Commit Graph

37 Commits

Author SHA1 Message Date
David Anderson 5867396956 scheduler: fix bug in daily (host, app version) job limit.
I was doing the check on each call to get_app_version().
But it turns out this gets called during the job scan,
before calling add_result_to_reply(),
which is where n_jobs_today gets incremented.

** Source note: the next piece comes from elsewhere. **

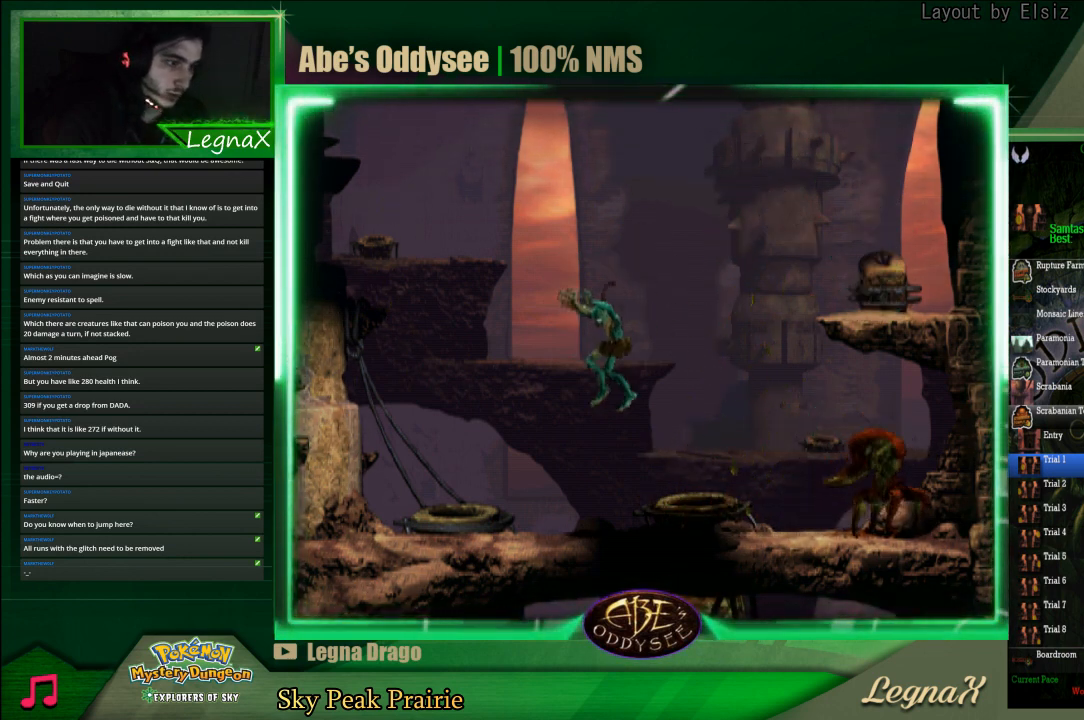
{"buttons": ["R1"], "left_stick": "left", "events": [[67, "CROSS", "down"], [433, "CROSS", "up"]]}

Solution:move the check to the loop (in sched_score.cpp)
where add_result_reply() is called.

Also: fix bad logic in work_needed() where a global check
(on job limit in user project prefs)
was being done inside a loop over resources.
2019-04-09 22:58:18 -07:00
David Anderson 6144b0aaee scheduler: fix crashing bug in keyword scheduling code 2017-07-27 23:36:32 -07:00
David Anderson 20d07be2b8 back end: add keyword-based component to job scheduling score.
- add DB field for storing job keywords: workunit.keywords
    add this to various DB parse/write functions
- add --keywords option to create_work for specifying job keywords
- add <keyword_sched> option in config.xml for enabling keyword score
    (it's disabled by default).
    If set, increment score for "yes" keyword matches,
    and disallow jobs with "no" matches
- in scheduler, add array job_keywords_array for parsed versions
    of job keywords (vector<int>)

also:
- use symbols instead of numbers for slow_check() return values
- parse unused fields in req message to remove unparsed-XML warnings
2017-07-22 00:48:38 -07:00
David Anderson 5c573ddae8 scheduler: use "allow_non_preferred_apps" to match PHP code
Fix bug introduced in 671446c
2017-06-27 23:45:53 -07:00
David Anderson 671446ced1 code cleanup: in scheduler, factor project prefs into their own struct 2016-07-27 15:15:08 -07:00
David Anderson 24b52bd4a9 scheduler: add result priority to job score 2015-10-25 23:34:45 -07:00
David Anderson 8cd8c8e7ee server software: handle 64-bit database IDs
The SETI@home result table is about to run out of 32-bit IDs,
so we need to move to 64-bit result IDs.
This will happen to the workunit table at some point too.

I changed the server C++ code to use the "long" type for all DB IDs
(and to use appropriate conversion codes like %lu).
"long" is 64 bit on 64-bit machines.
For uniformity I did this for all tables,
even ones (like app) that will never get big.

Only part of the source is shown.